Entries taken from a collection

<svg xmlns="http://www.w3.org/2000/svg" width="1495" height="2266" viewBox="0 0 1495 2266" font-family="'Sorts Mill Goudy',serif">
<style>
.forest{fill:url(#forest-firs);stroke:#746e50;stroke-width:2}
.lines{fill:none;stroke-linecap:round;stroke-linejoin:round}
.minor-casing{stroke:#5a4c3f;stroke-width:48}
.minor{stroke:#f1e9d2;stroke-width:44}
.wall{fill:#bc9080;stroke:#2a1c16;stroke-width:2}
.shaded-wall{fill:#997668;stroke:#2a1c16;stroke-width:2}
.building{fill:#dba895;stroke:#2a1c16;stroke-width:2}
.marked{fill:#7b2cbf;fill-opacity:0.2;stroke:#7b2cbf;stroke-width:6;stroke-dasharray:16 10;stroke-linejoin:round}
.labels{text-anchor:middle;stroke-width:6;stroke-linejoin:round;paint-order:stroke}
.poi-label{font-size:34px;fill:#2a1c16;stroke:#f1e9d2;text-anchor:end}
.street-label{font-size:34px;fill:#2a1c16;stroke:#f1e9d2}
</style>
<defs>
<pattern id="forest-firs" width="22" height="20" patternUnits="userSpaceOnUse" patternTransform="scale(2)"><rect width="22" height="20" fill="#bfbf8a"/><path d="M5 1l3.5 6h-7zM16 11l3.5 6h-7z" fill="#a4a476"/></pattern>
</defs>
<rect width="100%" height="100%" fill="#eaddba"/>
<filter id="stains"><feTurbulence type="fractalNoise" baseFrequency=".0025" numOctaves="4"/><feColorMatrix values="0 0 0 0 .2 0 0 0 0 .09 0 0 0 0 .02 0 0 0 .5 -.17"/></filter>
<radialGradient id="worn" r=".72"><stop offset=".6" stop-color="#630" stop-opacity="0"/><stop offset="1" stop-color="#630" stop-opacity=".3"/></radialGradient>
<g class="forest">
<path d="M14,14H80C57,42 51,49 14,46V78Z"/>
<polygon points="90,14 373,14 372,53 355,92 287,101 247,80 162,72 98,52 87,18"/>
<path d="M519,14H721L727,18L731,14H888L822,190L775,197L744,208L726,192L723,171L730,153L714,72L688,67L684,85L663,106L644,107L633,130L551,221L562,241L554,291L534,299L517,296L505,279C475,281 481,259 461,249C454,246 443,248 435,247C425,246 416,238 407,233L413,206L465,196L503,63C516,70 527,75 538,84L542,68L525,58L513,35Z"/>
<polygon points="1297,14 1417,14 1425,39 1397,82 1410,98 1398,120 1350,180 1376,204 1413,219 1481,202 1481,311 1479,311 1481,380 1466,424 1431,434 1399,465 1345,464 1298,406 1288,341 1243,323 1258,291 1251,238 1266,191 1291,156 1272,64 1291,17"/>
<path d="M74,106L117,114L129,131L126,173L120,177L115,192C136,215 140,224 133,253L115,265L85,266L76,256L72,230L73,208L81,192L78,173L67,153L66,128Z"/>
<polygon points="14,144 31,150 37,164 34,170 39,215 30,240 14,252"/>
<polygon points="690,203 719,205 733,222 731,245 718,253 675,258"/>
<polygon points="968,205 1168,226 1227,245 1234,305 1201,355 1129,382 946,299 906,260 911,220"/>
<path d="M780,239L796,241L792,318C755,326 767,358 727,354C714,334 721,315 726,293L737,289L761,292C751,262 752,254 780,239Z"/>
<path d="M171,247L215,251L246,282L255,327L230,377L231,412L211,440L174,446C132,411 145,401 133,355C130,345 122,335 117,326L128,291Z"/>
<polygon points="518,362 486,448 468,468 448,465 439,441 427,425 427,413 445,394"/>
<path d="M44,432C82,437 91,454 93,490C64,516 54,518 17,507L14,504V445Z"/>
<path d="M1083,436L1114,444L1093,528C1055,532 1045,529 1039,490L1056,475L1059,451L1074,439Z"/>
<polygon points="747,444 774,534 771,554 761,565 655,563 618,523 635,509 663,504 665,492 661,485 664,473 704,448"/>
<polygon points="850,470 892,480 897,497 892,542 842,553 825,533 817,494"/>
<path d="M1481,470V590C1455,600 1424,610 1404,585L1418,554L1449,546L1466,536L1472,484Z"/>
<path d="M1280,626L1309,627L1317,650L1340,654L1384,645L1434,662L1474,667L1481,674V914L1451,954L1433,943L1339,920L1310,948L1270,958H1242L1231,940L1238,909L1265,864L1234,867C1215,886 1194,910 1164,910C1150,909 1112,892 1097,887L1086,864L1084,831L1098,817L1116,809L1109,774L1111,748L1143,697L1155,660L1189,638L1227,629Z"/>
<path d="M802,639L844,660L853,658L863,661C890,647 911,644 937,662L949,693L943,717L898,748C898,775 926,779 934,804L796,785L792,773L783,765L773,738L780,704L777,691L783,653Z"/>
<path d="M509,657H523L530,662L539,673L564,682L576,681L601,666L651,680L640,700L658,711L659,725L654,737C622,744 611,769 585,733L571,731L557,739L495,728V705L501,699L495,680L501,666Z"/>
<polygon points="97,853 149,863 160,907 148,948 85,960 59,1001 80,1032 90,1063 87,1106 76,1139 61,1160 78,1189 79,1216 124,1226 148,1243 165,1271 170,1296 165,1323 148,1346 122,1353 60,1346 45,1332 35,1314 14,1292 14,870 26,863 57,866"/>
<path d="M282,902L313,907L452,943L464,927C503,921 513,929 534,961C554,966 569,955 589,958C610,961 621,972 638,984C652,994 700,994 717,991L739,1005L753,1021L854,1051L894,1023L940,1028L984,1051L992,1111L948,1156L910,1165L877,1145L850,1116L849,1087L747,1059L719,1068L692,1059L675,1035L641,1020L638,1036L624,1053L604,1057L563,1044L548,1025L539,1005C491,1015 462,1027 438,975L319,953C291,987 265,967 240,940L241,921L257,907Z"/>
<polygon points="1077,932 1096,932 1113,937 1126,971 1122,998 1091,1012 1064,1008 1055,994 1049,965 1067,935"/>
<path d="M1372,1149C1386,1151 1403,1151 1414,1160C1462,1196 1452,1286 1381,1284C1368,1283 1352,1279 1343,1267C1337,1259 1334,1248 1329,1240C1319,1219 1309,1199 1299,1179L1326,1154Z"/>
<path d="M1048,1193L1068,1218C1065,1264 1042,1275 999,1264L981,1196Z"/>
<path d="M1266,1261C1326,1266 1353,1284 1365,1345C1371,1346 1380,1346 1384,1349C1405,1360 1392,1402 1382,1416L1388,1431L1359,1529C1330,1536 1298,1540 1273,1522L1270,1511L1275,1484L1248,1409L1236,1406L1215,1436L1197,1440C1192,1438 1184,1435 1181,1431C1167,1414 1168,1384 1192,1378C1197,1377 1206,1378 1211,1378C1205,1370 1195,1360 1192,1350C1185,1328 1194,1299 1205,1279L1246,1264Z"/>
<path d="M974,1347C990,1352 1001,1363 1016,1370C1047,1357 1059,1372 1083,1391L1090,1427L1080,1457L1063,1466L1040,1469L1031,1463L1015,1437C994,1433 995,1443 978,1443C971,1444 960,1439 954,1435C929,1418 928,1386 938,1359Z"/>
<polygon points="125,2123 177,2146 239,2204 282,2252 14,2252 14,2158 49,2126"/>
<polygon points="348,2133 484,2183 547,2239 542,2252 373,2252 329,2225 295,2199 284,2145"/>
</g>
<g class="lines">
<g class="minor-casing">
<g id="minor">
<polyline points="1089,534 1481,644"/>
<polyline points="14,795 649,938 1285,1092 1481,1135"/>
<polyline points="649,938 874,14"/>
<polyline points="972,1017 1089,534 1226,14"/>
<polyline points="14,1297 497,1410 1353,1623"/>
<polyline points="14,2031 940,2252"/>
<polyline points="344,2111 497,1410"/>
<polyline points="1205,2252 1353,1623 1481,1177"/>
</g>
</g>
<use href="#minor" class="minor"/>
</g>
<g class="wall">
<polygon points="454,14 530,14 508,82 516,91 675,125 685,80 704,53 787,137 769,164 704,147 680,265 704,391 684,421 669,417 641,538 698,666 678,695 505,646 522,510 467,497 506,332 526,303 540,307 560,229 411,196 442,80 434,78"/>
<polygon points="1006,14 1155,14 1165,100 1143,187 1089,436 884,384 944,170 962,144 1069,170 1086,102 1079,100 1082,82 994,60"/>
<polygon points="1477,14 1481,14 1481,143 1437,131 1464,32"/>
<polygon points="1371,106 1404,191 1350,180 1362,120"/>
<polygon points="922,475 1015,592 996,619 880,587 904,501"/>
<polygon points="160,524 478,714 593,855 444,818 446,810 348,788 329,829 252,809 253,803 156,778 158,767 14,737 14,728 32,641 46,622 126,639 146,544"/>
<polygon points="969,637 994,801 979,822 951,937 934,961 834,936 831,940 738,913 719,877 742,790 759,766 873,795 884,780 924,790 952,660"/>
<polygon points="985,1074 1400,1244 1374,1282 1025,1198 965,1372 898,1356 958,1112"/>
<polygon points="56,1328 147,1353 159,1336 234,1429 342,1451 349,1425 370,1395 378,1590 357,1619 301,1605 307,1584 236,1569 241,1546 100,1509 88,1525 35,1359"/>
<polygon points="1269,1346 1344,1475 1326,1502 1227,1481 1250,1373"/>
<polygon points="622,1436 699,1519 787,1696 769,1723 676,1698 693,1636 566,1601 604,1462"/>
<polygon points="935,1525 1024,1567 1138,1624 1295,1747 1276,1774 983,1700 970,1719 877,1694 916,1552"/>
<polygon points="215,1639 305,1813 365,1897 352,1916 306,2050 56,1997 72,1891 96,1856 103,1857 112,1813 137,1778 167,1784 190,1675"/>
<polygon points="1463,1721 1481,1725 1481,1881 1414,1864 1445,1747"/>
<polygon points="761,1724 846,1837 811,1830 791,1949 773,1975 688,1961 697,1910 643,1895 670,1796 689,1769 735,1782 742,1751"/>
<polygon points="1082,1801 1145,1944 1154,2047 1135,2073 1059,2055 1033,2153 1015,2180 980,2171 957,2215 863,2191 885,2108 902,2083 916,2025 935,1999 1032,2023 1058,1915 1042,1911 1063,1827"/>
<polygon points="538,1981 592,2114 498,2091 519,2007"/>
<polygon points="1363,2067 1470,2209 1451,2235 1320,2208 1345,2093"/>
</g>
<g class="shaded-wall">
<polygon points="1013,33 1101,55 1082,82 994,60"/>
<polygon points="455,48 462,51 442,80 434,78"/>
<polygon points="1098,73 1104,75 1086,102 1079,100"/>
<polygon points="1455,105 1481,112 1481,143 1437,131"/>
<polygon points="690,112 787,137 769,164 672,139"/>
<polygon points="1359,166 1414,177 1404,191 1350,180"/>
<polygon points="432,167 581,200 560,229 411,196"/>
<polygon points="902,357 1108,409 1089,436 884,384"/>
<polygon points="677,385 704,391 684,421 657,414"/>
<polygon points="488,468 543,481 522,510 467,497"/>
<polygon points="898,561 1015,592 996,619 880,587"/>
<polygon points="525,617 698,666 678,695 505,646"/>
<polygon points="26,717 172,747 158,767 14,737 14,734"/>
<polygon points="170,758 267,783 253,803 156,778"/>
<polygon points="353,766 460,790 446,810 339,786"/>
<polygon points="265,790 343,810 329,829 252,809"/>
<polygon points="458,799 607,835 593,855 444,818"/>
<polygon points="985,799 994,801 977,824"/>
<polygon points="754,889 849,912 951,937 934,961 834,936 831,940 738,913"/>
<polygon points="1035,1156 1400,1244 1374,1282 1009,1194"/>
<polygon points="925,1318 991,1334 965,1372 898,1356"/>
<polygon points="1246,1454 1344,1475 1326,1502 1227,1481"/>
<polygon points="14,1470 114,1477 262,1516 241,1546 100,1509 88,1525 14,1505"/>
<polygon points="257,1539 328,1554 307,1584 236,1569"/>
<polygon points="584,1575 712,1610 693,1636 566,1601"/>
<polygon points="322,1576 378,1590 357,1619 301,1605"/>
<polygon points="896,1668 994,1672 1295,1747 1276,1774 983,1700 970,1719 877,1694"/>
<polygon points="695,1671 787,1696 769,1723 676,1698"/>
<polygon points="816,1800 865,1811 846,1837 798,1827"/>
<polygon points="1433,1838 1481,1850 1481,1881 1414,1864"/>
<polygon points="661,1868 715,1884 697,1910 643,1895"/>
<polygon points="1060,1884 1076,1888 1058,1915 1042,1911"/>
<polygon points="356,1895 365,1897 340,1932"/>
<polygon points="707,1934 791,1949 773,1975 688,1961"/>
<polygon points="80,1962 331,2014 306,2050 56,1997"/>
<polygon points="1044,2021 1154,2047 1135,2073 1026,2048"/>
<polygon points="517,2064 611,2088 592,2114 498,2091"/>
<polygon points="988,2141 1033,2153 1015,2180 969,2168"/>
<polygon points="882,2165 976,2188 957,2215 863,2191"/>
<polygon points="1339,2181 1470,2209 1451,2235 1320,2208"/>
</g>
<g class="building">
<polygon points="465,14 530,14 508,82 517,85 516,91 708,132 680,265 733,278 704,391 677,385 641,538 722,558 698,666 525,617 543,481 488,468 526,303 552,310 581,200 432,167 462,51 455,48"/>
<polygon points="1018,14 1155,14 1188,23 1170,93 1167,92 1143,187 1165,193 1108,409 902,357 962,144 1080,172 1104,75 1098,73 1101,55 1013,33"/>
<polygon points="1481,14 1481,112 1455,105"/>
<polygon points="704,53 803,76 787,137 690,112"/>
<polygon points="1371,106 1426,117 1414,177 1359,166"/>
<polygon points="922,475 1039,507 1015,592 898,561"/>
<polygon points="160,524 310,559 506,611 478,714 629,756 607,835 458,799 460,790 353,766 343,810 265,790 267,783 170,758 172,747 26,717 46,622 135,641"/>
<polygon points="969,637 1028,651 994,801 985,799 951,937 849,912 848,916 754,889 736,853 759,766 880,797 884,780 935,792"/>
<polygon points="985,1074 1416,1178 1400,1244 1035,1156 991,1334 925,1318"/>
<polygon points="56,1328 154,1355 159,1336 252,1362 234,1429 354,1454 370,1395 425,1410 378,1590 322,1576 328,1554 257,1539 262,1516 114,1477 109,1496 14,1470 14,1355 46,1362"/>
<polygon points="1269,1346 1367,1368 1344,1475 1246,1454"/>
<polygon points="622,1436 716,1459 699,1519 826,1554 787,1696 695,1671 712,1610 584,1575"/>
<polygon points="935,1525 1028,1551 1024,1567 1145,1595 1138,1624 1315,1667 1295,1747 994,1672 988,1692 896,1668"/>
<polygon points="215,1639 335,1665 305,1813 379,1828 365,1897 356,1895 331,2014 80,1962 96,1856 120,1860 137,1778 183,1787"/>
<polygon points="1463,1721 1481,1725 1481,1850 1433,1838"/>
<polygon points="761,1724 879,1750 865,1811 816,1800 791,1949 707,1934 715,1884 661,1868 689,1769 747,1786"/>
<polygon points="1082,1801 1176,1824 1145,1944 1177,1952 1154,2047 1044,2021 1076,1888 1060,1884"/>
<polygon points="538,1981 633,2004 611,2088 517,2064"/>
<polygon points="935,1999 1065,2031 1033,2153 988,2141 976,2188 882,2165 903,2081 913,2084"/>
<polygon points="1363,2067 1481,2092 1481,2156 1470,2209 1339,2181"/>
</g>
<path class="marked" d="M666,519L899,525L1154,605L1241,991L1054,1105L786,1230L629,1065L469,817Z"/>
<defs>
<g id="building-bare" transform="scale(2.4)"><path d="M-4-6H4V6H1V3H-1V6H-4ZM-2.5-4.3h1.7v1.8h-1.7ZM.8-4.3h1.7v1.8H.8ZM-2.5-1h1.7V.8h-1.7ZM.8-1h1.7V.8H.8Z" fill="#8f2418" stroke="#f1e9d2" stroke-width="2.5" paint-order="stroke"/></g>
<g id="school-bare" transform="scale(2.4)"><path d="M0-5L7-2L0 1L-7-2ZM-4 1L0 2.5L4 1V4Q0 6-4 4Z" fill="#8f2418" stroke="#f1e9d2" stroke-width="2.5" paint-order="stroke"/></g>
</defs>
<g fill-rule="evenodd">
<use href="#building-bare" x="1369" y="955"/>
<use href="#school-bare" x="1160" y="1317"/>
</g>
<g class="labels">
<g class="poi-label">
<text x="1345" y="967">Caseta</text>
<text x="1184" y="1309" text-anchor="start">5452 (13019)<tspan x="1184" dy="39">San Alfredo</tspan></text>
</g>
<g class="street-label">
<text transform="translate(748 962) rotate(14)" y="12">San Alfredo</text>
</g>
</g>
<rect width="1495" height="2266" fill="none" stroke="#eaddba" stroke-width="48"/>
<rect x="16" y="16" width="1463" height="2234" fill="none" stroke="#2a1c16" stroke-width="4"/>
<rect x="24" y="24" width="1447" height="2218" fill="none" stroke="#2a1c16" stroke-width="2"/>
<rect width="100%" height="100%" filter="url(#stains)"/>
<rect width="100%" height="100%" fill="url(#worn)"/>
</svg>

_Requirement_
Please report every line in the entries above that holds the string "lines".

_Problem solution_
.lines{fill:none;stroke-linecap:round;stroke-linejoin:round}
<g class="lines">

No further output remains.